FARMINGTON — The University of Maine at Farmington Department of Geology has been awarded a $20,000 Quimby Family Foundation grant to study the effects of climate change on high elevation ponds in Maine.

This grant was awarded to Julia Daly, UMF associate professor of geology, and is one of only two Quimby Family Foundation grants to be received by a university within the University of Maine System since the grant’s inception.

“I was thrilled when I received the notice from the Quimby Family Foundation,” Daly said. “I knew this was a very competitive year, but I also knew the significance of this research and the answers that were possible because of it.”

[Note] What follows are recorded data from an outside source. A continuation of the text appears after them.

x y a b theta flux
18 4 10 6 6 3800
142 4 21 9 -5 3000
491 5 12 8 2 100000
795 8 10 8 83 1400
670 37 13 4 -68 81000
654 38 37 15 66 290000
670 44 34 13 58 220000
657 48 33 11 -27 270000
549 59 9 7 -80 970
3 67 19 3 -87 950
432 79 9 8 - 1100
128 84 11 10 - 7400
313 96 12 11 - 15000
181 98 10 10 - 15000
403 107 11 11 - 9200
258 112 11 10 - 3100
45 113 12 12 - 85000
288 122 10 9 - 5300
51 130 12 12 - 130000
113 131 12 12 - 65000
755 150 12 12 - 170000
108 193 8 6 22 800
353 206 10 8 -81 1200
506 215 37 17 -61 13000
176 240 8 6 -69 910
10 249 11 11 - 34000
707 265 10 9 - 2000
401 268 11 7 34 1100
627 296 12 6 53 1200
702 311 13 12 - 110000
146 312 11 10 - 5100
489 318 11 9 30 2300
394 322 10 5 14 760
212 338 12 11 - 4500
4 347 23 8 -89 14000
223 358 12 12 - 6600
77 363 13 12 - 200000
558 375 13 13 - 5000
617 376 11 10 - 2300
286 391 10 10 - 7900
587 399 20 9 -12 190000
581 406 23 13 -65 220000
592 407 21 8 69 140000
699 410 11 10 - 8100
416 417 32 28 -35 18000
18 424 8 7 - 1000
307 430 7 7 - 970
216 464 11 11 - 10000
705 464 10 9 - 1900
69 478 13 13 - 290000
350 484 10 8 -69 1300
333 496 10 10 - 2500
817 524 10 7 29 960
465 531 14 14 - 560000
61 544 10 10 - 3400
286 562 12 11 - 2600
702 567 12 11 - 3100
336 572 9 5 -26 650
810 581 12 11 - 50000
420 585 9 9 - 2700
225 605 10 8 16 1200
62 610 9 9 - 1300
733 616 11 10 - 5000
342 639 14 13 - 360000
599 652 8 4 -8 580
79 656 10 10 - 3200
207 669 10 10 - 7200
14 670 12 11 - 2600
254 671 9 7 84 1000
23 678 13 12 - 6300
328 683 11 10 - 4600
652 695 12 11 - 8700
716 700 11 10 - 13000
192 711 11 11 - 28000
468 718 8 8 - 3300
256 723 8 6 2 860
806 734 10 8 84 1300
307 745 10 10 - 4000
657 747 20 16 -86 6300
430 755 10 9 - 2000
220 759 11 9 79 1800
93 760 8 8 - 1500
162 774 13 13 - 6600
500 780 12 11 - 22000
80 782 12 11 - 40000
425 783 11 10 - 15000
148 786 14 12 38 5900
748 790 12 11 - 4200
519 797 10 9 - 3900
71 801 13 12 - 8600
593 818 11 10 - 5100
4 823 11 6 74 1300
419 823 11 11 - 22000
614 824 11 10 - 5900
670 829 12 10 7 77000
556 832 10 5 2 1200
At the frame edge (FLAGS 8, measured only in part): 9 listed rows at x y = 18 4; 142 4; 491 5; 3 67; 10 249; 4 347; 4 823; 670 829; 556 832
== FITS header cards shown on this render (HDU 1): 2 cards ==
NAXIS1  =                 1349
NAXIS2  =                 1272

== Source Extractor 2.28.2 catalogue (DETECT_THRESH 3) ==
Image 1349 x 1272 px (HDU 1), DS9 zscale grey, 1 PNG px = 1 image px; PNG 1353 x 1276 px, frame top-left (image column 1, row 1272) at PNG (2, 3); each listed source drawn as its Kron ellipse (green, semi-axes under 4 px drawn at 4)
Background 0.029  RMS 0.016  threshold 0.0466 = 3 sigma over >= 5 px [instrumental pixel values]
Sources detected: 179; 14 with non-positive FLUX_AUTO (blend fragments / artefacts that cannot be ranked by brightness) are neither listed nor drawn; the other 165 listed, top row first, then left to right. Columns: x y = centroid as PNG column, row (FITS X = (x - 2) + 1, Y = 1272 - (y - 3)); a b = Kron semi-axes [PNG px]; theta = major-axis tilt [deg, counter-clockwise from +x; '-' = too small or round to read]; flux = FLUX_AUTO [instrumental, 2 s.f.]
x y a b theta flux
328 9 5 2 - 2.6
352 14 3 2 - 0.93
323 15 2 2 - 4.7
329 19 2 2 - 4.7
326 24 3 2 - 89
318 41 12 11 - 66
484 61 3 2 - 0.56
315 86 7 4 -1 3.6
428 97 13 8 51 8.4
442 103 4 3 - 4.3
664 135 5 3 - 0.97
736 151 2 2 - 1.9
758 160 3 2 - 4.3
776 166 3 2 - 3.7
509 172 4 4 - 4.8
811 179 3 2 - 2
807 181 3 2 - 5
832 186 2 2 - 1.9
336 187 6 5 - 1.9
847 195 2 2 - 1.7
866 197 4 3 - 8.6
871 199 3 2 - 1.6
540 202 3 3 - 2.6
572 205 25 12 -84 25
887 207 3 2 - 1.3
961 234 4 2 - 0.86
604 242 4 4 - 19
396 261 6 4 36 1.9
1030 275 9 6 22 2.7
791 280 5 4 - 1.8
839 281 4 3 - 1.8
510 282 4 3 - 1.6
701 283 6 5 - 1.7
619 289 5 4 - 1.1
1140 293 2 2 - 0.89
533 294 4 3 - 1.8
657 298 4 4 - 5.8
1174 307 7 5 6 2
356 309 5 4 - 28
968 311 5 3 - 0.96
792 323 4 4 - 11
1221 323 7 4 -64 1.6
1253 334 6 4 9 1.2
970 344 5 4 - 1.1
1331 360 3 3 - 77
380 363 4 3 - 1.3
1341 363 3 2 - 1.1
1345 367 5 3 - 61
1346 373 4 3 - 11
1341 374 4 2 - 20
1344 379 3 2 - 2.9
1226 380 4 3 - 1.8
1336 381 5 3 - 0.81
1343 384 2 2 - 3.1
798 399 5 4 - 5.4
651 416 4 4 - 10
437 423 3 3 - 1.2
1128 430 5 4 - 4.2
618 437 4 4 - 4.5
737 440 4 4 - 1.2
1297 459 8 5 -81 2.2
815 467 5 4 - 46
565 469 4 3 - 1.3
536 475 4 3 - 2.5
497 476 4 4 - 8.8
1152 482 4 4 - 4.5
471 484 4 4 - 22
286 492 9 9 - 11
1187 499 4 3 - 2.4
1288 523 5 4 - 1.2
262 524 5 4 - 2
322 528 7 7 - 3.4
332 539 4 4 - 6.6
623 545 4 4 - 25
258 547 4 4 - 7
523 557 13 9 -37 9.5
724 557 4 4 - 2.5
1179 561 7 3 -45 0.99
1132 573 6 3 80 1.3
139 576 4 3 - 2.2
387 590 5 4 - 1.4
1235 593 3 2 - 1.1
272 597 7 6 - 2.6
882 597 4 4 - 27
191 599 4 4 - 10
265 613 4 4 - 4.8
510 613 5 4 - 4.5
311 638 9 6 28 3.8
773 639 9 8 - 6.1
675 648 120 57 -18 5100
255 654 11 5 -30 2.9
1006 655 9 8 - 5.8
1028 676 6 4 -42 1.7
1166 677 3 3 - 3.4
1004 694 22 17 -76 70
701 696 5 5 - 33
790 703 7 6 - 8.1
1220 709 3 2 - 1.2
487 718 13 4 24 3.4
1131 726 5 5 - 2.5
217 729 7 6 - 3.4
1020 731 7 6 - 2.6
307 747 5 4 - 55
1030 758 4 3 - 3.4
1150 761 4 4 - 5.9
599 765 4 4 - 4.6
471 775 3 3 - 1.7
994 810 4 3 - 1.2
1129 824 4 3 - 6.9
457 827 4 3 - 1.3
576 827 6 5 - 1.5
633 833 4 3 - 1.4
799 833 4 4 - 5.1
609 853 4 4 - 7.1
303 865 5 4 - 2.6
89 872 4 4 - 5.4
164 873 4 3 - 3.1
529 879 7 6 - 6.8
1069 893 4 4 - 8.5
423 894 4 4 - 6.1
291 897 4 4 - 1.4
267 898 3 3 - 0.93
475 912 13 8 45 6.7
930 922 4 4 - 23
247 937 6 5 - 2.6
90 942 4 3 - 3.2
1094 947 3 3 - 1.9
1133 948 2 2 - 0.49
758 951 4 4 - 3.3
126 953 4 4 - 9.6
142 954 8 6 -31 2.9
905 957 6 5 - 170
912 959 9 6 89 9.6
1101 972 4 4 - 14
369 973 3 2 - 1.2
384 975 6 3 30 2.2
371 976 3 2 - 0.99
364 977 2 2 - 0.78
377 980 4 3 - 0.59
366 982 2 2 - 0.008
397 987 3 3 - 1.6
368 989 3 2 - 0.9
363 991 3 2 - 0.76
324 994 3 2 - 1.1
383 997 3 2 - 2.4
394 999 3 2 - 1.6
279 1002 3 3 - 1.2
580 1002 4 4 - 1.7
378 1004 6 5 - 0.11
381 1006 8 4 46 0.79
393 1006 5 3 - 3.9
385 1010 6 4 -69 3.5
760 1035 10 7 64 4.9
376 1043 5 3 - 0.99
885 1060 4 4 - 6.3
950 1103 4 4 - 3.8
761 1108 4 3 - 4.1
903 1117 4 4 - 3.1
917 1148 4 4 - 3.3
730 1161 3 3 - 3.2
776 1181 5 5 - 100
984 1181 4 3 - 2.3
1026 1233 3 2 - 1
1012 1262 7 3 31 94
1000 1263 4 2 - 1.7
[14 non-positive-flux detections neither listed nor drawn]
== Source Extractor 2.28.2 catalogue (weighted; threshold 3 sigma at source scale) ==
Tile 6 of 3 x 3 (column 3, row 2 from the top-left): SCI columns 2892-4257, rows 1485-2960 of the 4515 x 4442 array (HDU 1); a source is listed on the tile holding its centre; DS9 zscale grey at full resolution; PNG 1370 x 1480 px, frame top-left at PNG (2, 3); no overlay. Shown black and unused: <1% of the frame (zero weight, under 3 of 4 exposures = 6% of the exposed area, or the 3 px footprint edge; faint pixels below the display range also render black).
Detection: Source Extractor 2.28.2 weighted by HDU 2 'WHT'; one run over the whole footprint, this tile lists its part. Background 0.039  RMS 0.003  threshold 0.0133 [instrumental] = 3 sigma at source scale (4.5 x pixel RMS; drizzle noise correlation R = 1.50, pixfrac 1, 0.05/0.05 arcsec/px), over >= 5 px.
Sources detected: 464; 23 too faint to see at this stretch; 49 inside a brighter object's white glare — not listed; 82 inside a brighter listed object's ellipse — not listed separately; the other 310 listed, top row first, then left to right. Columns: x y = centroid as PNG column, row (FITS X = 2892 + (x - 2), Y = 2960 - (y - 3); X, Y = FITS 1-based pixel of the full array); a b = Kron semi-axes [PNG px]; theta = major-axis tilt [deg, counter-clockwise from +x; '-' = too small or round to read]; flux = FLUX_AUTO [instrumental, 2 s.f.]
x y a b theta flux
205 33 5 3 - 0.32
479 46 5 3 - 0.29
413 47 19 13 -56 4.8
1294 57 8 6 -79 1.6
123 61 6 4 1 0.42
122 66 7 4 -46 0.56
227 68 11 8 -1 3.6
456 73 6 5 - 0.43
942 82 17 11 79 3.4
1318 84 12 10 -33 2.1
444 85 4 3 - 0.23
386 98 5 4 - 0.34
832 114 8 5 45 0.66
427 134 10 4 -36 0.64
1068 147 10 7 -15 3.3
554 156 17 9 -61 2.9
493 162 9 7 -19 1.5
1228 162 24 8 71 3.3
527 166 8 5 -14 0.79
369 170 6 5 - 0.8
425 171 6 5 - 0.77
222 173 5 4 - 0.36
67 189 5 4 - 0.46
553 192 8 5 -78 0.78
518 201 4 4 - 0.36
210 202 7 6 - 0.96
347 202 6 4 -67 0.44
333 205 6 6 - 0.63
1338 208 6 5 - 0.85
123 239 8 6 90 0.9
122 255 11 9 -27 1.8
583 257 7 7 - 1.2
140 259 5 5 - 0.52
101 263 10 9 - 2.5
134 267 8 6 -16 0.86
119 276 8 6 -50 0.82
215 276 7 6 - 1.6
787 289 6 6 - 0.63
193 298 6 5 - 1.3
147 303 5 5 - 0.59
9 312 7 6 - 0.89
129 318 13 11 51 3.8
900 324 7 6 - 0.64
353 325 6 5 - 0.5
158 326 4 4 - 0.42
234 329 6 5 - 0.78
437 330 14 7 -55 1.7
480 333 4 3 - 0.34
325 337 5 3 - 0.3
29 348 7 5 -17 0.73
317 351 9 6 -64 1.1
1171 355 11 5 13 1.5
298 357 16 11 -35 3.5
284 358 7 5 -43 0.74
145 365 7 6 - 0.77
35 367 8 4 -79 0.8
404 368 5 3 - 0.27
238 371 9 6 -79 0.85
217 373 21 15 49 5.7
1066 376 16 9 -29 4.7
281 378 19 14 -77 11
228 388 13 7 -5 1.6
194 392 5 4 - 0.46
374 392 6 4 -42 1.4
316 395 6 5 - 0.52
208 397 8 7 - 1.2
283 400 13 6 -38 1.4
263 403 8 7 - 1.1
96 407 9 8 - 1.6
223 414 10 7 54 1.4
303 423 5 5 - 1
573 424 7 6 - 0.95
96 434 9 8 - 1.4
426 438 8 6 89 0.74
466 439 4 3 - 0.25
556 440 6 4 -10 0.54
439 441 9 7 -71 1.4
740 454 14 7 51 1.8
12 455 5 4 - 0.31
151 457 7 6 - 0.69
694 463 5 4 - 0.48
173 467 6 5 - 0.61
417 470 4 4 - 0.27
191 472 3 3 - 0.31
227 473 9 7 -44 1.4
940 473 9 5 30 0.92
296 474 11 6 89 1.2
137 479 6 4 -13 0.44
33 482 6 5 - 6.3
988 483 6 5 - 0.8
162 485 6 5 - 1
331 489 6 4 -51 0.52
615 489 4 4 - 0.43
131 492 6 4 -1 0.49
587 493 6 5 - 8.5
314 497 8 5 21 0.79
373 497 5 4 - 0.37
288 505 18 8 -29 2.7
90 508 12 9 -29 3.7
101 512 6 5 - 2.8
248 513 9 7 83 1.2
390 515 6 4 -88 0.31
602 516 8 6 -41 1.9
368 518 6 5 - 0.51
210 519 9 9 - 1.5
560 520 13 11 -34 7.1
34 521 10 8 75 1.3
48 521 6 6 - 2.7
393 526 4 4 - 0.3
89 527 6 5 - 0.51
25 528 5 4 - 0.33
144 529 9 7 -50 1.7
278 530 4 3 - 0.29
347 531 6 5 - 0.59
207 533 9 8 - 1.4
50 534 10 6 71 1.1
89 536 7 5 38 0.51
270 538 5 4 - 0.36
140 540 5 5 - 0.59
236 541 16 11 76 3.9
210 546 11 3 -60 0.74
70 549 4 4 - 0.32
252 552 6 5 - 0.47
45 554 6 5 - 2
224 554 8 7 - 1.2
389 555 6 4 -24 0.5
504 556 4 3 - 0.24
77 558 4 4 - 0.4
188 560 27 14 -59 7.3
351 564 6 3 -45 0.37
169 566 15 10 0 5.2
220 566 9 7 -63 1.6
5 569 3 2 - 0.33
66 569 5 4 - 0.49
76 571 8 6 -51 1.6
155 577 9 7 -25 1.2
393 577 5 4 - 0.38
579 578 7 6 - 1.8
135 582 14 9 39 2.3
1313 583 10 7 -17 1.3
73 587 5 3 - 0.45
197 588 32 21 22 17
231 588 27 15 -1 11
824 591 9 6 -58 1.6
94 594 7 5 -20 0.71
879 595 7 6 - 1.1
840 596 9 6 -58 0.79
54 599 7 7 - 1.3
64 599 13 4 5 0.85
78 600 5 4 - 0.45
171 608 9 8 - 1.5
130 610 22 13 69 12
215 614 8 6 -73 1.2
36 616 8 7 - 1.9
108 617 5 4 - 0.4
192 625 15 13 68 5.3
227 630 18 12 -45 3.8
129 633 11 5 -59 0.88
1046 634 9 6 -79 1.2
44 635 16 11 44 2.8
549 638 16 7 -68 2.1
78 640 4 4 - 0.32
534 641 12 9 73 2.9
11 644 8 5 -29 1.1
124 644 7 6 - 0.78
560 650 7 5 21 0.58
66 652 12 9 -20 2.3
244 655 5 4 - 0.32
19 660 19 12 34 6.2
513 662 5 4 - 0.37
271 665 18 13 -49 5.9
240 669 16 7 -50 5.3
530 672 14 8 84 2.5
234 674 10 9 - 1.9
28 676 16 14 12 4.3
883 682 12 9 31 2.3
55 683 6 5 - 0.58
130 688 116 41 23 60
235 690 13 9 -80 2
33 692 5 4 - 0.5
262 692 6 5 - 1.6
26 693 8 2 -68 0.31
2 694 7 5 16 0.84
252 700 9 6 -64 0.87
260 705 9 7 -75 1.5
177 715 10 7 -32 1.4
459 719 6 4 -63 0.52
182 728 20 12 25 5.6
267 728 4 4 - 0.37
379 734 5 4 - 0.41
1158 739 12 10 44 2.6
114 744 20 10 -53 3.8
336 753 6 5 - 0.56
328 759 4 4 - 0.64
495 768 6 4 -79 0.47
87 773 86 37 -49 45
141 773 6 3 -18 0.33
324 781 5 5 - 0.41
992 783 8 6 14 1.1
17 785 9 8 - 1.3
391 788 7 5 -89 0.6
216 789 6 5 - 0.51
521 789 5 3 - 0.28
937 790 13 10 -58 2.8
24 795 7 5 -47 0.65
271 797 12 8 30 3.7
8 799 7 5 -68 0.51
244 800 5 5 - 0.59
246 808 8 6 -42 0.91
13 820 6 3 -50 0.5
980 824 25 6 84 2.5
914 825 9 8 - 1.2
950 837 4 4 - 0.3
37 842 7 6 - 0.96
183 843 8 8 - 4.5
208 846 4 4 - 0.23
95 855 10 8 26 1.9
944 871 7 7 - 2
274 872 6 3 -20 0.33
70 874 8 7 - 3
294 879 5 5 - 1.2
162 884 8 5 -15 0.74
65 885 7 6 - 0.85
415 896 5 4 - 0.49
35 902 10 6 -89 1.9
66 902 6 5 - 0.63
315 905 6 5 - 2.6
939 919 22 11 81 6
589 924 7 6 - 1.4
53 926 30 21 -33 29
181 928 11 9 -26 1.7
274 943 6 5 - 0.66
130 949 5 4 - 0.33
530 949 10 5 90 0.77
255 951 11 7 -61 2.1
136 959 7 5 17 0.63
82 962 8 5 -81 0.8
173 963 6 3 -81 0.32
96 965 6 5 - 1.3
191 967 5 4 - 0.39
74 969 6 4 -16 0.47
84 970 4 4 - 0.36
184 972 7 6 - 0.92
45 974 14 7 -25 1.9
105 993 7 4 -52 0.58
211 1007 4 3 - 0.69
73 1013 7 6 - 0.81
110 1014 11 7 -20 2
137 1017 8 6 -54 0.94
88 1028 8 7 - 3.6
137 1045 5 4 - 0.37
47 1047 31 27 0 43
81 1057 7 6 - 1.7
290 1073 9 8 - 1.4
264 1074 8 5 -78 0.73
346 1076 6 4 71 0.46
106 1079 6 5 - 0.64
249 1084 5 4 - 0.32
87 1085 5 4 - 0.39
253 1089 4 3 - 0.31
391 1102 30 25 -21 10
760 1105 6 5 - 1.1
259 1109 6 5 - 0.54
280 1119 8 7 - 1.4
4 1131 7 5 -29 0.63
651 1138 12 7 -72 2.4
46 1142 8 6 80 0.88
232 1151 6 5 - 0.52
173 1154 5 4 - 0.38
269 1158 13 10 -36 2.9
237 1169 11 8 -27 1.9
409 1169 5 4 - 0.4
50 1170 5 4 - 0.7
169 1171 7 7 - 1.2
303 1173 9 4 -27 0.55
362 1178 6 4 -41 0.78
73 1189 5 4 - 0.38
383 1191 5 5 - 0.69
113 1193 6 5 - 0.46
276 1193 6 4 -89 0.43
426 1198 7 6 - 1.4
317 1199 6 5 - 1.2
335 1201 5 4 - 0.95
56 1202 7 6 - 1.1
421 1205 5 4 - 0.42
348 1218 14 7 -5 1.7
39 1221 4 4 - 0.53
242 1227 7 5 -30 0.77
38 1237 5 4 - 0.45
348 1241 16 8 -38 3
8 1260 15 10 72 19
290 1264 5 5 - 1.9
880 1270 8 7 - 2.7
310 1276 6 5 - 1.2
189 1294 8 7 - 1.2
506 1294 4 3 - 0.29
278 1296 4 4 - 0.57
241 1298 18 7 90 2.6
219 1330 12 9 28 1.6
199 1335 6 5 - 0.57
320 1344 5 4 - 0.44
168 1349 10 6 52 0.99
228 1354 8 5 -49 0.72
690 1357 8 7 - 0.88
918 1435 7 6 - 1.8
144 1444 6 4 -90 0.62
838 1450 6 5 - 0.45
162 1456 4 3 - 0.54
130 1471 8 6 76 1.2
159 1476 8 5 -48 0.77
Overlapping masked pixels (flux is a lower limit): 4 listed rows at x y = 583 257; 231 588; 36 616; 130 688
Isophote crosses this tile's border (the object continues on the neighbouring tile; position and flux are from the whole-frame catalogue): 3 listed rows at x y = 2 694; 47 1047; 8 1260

An outgrowth of a smaller-scale pilot study conducted by Daly, the high elevation pond research project will concentrate on field research conducted during the summer of 2010. It focuses on the use of student research to better understand how water temperature variability in ponds affects pond geology and the sensitive life forms in that enclosed environment. Data for the study will be gathered at Maine ponds on Tumbledown Mountain and Bigelow Mountain, with other potential sites on the Appalachian Trail.

Funds from the grant will provide stipends for three students, purchase new weather station monitoring equipment and help pay for related research expenses. The three UMF students chosen for the selective undergraduate research project will be determined by Daly based on their academic standing and level of outdoor skills and experience.

These student researchers will be hiking to all of the ponds in the study and using a small inflatable kayak to deploy data loggers in the waters. Water temperature readings will then be collected by the students, analyzed, and used to develop a baseline to determine changes in the ponds over time.

“This is a tremendous opportunity for UMF students to become engaged in a real world problem and see what kind of impact climate change is having on sensitive mountain areas in western Maine,” Daly said.

She hopes this initial year will be a springboard to establish this research project in the future, producing valuable data that will help local and state agencies preserve this fragile Maine environment.

The Quimby Family Foundation was formed in 2004 by Roxanne Quimby a businesswoman, environmentalist and philanthropist. The mission of this organization is to advance wilderness values and to increase access to the arts throughout Maine.